Weaknesses: errors at stage N affect all downstream stages; the pipeline is inherently sequential unless you introduce parallel branches; handoff context needs to be carefully formatted so the receiving agent has what it needs without the full upstream history.
Coordination: what to pass in a handoff¶
When one agent hands off to another, the receiving agent needs context without being overwhelmed by the full upstream conversation history. Common approaches:
Structured summary — the handing-off agent produces a machine-readable summary (JSON or a defined template) that the receiving agent consumes as input. This is the most reliable approach.
Excerpt — pass the last N messages plus a task description. Cheap to implement but risks dropping important earlier context.
Full transcript — pass everything. Simple but expensive and can cause context overflow on long pipelines.
External state — write intermediate results to a shared store (file, database, vector store). The receiving agent reads what it needs. See State, memory, and handoffs for this approach.
Parallelism¶
Independent sub-tasks in the supervisor pattern can run concurrently. In Python, use asyncio.gather:
import asyncio
async def run_parallel_workers(sub_tasks: list, workers: dict) -> list:
tasks = [
workers[st.worker_type].run_async(st.instructions)
for st in sub_tasks
]
return await asyncio.gather(*tasks)
Be aware of rate limits.
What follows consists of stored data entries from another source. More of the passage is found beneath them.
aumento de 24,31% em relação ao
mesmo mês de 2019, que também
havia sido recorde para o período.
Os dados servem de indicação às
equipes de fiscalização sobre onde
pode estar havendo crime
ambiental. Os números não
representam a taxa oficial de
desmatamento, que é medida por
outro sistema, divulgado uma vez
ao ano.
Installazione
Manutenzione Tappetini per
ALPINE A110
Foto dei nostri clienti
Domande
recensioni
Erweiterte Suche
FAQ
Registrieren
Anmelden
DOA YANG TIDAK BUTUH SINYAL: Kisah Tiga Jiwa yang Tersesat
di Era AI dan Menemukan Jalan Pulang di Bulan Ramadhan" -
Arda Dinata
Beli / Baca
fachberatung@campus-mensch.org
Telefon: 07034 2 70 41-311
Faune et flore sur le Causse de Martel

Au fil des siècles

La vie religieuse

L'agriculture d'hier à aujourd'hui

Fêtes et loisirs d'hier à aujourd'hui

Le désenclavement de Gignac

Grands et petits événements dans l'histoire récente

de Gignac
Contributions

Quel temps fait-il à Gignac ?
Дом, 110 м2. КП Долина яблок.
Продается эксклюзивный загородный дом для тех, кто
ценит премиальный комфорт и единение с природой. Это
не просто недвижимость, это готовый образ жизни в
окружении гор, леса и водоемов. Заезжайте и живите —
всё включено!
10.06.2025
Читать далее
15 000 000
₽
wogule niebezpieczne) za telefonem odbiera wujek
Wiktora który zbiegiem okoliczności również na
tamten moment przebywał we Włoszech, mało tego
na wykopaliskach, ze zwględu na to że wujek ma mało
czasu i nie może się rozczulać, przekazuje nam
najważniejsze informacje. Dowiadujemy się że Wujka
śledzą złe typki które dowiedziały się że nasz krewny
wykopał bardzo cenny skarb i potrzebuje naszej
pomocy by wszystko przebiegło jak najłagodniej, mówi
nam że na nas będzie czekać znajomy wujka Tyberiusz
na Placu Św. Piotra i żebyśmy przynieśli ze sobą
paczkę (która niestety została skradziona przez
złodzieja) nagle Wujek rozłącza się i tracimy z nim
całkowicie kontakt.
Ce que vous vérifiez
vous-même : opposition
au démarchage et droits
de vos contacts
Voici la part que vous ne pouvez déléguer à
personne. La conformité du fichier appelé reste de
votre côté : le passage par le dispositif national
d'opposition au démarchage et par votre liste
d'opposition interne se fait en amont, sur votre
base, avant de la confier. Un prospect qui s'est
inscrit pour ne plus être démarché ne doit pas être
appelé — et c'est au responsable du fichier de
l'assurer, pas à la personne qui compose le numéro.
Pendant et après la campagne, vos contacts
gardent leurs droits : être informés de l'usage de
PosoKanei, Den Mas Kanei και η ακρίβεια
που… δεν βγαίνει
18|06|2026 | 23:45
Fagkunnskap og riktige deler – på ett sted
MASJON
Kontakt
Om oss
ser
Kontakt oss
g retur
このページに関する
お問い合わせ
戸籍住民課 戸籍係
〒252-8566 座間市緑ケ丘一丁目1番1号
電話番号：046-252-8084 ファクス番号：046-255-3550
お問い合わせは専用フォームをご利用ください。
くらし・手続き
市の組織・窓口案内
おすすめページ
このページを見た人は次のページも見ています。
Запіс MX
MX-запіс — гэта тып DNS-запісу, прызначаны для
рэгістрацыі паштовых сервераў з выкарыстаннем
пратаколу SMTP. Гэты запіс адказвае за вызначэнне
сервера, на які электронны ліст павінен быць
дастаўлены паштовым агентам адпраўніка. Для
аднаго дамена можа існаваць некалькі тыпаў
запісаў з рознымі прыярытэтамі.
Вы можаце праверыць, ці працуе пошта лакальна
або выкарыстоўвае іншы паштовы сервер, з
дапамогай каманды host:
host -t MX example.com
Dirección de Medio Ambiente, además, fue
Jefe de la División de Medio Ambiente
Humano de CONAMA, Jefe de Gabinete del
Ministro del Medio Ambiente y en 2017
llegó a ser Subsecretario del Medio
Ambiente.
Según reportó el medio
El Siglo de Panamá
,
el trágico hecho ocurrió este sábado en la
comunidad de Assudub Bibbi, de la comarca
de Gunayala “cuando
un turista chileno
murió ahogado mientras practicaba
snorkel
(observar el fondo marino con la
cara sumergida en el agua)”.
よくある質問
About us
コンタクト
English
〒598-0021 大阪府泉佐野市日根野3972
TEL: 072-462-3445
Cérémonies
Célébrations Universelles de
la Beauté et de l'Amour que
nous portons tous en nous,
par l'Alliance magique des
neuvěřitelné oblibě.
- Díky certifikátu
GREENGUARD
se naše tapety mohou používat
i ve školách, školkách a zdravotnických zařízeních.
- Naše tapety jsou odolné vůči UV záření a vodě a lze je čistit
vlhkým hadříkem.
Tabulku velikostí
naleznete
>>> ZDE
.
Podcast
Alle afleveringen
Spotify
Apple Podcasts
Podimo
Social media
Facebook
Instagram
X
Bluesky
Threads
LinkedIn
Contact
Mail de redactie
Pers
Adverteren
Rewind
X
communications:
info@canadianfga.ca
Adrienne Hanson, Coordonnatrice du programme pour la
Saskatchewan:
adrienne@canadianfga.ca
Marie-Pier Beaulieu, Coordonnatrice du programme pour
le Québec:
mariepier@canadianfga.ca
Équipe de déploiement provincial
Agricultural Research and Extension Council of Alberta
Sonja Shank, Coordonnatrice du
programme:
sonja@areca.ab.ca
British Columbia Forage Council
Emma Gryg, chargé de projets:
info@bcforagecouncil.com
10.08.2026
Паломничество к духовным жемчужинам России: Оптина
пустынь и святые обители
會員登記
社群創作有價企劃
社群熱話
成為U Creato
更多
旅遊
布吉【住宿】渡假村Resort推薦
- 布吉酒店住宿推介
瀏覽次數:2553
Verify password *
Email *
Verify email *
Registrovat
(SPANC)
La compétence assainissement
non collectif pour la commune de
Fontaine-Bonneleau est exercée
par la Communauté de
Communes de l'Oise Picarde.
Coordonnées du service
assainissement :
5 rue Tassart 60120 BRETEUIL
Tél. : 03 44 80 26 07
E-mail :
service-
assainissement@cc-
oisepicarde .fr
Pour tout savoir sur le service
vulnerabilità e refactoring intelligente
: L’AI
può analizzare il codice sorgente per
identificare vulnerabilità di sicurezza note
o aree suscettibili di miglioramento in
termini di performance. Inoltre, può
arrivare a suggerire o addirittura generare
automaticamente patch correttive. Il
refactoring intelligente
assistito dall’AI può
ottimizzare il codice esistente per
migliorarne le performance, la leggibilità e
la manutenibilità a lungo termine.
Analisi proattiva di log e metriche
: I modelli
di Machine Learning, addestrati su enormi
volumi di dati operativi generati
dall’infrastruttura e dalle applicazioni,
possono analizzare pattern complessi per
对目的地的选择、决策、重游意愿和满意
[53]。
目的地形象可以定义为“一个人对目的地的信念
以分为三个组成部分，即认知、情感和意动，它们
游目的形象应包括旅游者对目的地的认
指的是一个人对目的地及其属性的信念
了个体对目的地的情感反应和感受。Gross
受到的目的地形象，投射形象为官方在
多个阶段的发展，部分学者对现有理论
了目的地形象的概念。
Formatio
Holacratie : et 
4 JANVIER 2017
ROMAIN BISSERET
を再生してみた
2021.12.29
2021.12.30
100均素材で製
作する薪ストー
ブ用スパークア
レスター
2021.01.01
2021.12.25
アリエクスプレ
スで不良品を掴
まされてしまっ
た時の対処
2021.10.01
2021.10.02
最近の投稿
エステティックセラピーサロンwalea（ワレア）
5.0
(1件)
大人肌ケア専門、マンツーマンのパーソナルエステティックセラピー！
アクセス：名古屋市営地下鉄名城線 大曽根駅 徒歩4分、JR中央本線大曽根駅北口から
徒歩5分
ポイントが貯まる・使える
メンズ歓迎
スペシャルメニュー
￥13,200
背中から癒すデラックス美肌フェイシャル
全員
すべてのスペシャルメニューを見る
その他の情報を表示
Multiple parallel agents hitting the same API endpoint simultaneously may trigger throttling. Implement exponential backoff or use a token-bucket rate limiter in front of parallel agent invocations.
Error handling across agent boundaries¶
Each agent boundary is a potential failure point. Define an error contract for each agent:
- What does the agent return when it cannot complete the task?
- Does it return a partial result or raise an exception?
- How does the supervisor / downstream agent handle a failure?
A common pattern: agents return a result object with a success flag and an error_message field. The supervisor checks the flag before proceeding and can retry the sub-task, skip it, or abort the whole pipeline.
When not to use multi-agent¶
Multi-agent systems are not inherently better than single-agent systems. They are appropriate when: - Parallelism provides meaningful latency reduction - Specialization (different system prompts) produces meaningfully better outputs - The task genuinely exceeds a single context window
They add complexity, cost, and failure modes. If a well-crafted single-agent loop can solve the problem, prefer it.